To compare the effectiveness of chest dual-energy subtraction digital tomosynthesis (DES-DT) with that of conventional digital tomosynthesis for the detection of calcifications superimposed over simulated pulmonary nodules. A DES-DT system with pulsed X-rays and rapid kV switching was used to examine calcifications in simulated pulmonary nodules. Low-voltage, high-voltage, and soft-tissue or bone-subtracted tomograms of the desired layer thicknesses were reconstructed from the image data acquired during a single tomographic scan, bone-subtracted images, and a scan angle of 40°. Our analysis took into account the signal-to-noise ratio (SNR) of the different degrees of calcification in the simulated pulmonary nodules.

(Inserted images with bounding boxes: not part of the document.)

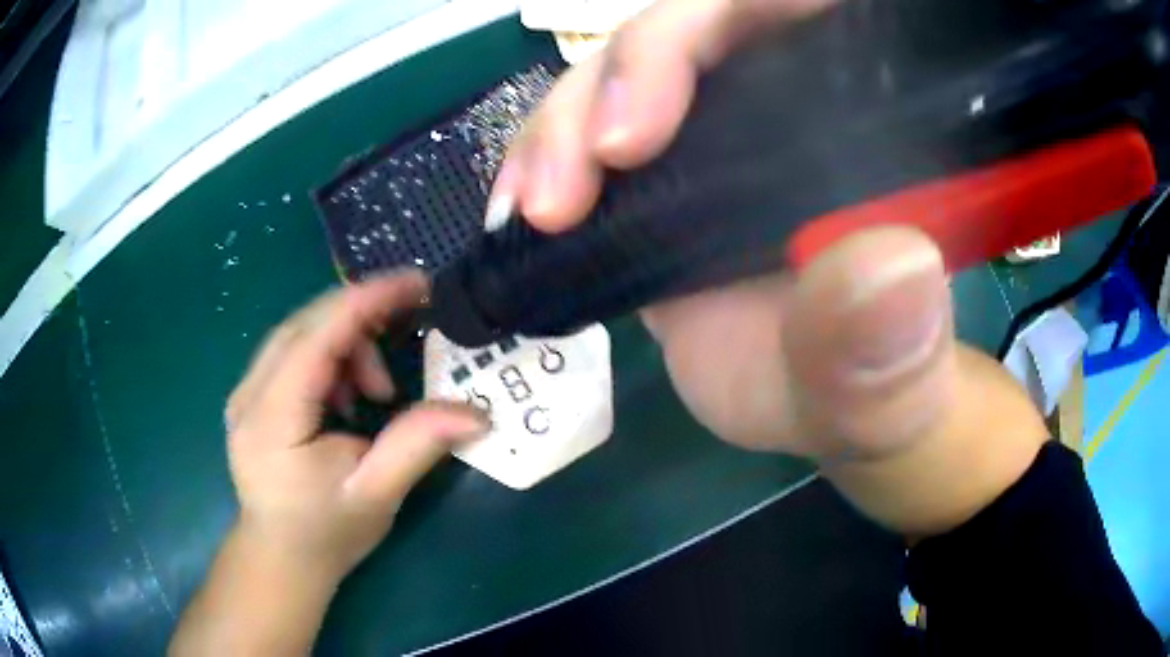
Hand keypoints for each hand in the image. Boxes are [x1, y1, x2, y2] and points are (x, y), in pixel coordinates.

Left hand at [224, 271, 487, 579]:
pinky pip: (292, 352)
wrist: (281, 557)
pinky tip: (347, 396)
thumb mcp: (376, 494)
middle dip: (361, 319)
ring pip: (298, 333)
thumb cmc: (326, 533)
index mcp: (272, 418)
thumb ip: (418, 445)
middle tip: (409, 329)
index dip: (367, 301)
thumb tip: (477, 412)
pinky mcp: (252, 397)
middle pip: (305, 324)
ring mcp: (245, 392)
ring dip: (345, 342)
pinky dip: (328, 357)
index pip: (317, 337)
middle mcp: (249, 393)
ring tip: (376, 390)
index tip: (417, 282)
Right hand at [493, 0, 1048, 536]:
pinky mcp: (664, 173)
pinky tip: (520, 211)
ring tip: (534, 208)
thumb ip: (894, 352)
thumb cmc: (871, 399)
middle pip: (691, 31)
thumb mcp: (887, 394)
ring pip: (623, 75)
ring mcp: (718, 132)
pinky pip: (589, 133)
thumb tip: (896, 274)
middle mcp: (791, 104)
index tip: (648, 121)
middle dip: (620, 78)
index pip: (792, 16)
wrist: (824, 410)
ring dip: (562, 125)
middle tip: (579, 174)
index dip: (715, 25)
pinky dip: (544, 160)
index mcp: (867, 123)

For DES-DT, the SNR for the simulated pulmonary nodules increased about 63%. Based on the results of receiver operating characteristic performance analysis, the detection ability of our DES-DT was significantly better than that of conventional digital tomosynthesis (P < 0.03). The study results confirmed with a further study to assess influence of reconstruction and filtering for detection of simulated nodules. DES-DT provided greater sensitivity than conventional digital tomosynthesis.